_Exercise objective_. Show all lines of the listing that contain the word "Hertelstraße".

_Task input_.
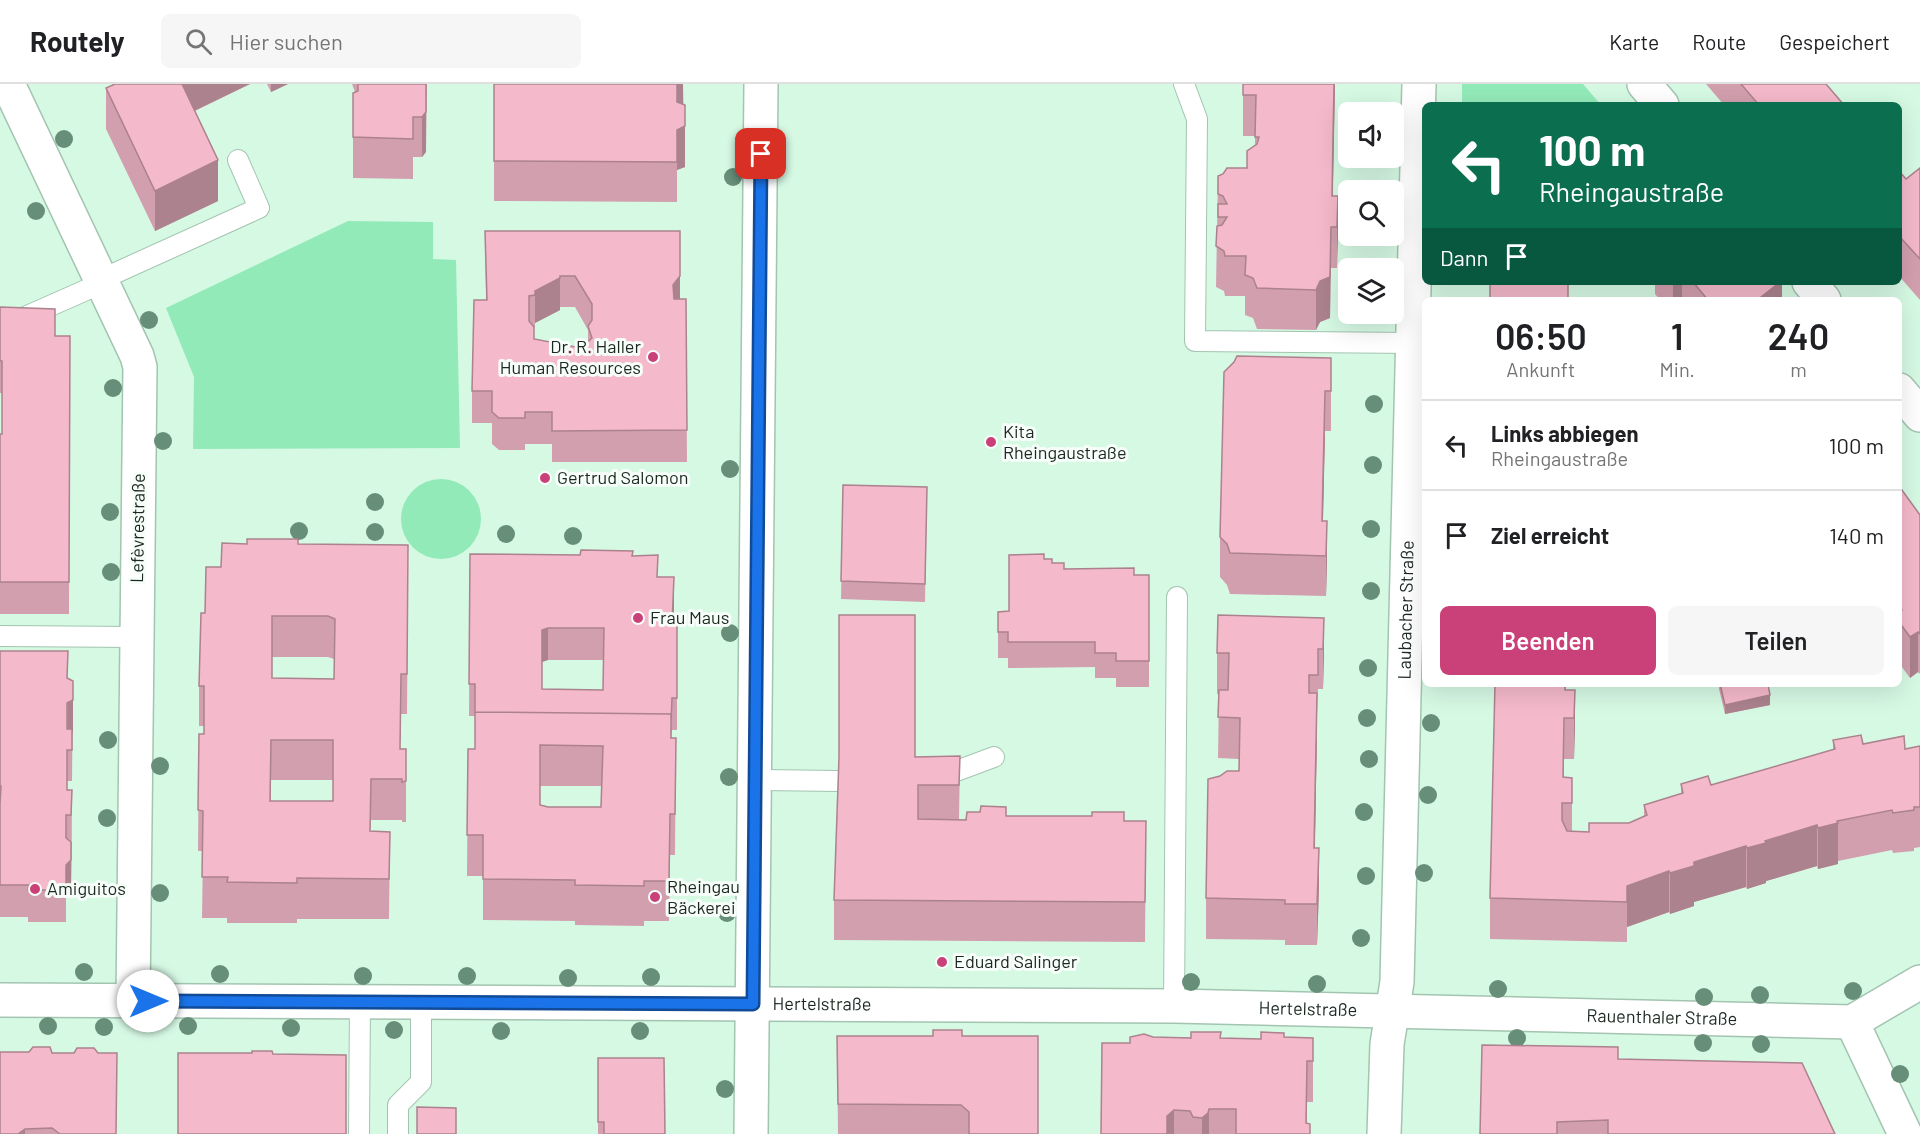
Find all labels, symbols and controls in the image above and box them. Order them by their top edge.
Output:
search box [161,14,581,68]
text: Routely [30,24,125,58]
icon: search [182,25,215,58]
text: Hier suchen [230,28,343,54]
text: Karte [1609,29,1659,54]
text: Route [1692,29,1746,54]
text: Gespeichert [1779,29,1890,54]
map controls [1338,102,1404,324]
button: sound [1338,102,1404,168]
text: 100 m [1539,124,1645,174]
icon: left [1440,126,1518,204]
pin [735,128,786,179]
icon: arrive [744,137,777,170]
text: Rheingaustraße [1539,175,1724,207]
button: search [1338,180,1404,246]
icon: arrive [1500,240,1533,273]
text: Dann [1440,244,1488,270]
button: layers [1338,258,1404,324]
text: 06:50 [1495,314,1587,357]
text: 1 [1671,314,1684,357]
text: 240 [1768,314,1829,357]
place label: Dr. R. Haller Human Resources [500,335,641,378]
marker: Dr. R. Haller Human Resources [646,350,660,364]
text: Ankunft [1506,357,1575,381]
text: Min. [1660,357,1695,381]
text: m [1790,357,1807,381]
place label: Kita Rheingaustraße [1003,420,1126,463]
text: Links abbiegen [1491,420,1639,446]
icon: left [1440,429,1473,462]
text: 100 m [1829,432,1884,458]
marker: Kita Rheingaustraße [984,435,998,449]
text: Rheingaustraße [1491,446,1628,470]
place label: Gertrud Salomon [557,466,689,488]
marker: Gertrud Salomon [538,471,552,485]
street label: Lefèvrestraße [125,473,149,583]
icon: arrive [1440,519,1473,552]
text: Ziel erreicht [1491,522,1609,548]
text: 140 m [1829,522,1884,548]
street label: Laubacher Straße [1392,540,1418,680]
place label: Frau Maus [650,606,729,628]
button: Beenden [1440,606,1656,675]
button: Teilen [1668,606,1884,675]
marker: Frau Maus [631,611,645,625]
place label: Rheingau Bäckerei [667,875,740,918]
place label: Amiguitos [47,877,126,899]
marker: Amiguitos [28,882,42,896]
marker: Rheingau Bäckerei [648,890,662,904]
place label: Eduard Salinger [954,950,1078,972]
marker: Eduard Salinger [935,955,949,969]
position arrow [116,969,180,1033]
street label: Hertelstraße [773,992,871,1014]
street label: Hertelstraße [1258,996,1358,1020]
street label: Rauenthaler Straße [1586,1004,1738,1029]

_Response area_.
street label: Hertelstraße [773,992,871,1014]
street label: Hertelstraße [1258,996,1358,1020]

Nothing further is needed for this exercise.